What do you observe when the difference between the largest value in the input and the other values increases (such as at the shift from \(\pmb{x}_1\) to \(\pmb{x}_2\) and \(\pmb{x}_3\))? Why might the function be called softmax?

Question c#

Is the softmax function continuous?

Question d#

Consider softmax as a map from \(\mathbb{R}^n\) to \(\mathbb{R}^n\). Is the function injective?

Is the function surjective if we consider the co-domain \(\mathbb{R}^n\)?

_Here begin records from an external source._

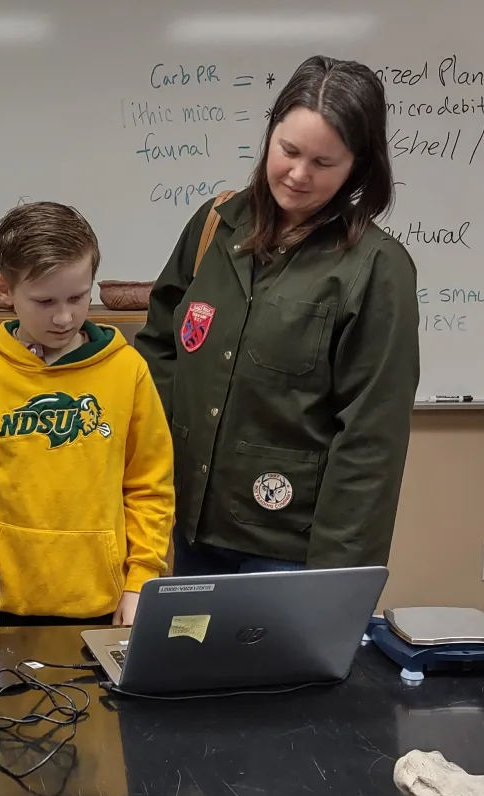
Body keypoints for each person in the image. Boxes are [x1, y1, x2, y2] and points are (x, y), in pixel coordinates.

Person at [135, 55, 420, 576]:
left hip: (285, 549)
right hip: (182, 524)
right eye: (288, 150)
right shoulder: (214, 226)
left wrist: (333, 581)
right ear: (270, 134)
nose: (298, 174)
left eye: (323, 163)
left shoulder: (376, 268)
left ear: (358, 165)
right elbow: (160, 347)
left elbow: (369, 440)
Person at [0, 201, 174, 626]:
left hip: (104, 602)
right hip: (0, 598)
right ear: (3, 289)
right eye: (44, 300)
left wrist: (141, 579)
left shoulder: (128, 370)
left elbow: (149, 483)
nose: (64, 316)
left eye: (77, 297)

  1. Not injective: Softmax is invariant w.r.t. translation. If we add the same constant \(c\) to all entries in \(\pmb{x}\), the numerator will change by a factor of \(\mathrm e^c\) and the denominator by this same factor \(\mathrm e^c\), so they cancel out:

    \[ \frac{\mathrm e^{x_i + c}}{\sum \mathrm e^{x_j + c}} = \frac{\mathrm e^c \mathrm e^{x_i}}{\mathrm e^c \sum \mathrm e^{x_j}} = \frac{\mathrm e^{x_i}}{\sum \mathrm e^{x_j}}. \]

    Hence, \(\text{softmax}([1, 2, 3]) = \text{softmax}([11, 12, 13])\). As two different inputs give the same output, the function is not injective.

  2. Not surjective with co-domain \(\mathbb{R}^n\): The output from softmax is always within the set of probability vectors (all \(y_i > 0\) and \(\sum y_i = 1\)). Thus:

    • The output will never be a vector with negative entries.

    • The output will never be a vector with exact zeroes (as \(\mathrm e^x > 0\) for all real \(x\)), although it can be arbitrarily close.

    (The function is surjective on the open standard simplex, but not on all of \(\mathbb{R}^n\)).

5: Quadratic Forms with Symmetric Matrices#

Let \(A\) be an arbitrary \(n \times n\) matrix, and let \(\pmb{x}\) be a column vector in \(\mathbb{R}^n\). Define \(B\) by \(B = (A + A^T)/2\).

Question a#

Show that the matrix \(B\) is symmetric.

Question b#

Show that \(\pmb{x}^T A \pmb{x} = \pmb{x}^T B \pmb{x}\).

Question c#

Conclude that it is always possible to define quadratic forms of the type \(q(\pmb{x}) = \pmb{x}^T A \pmb{x} + \pmb{b}^T \pmb{x} + c\) using a symmetric matrix \(A\).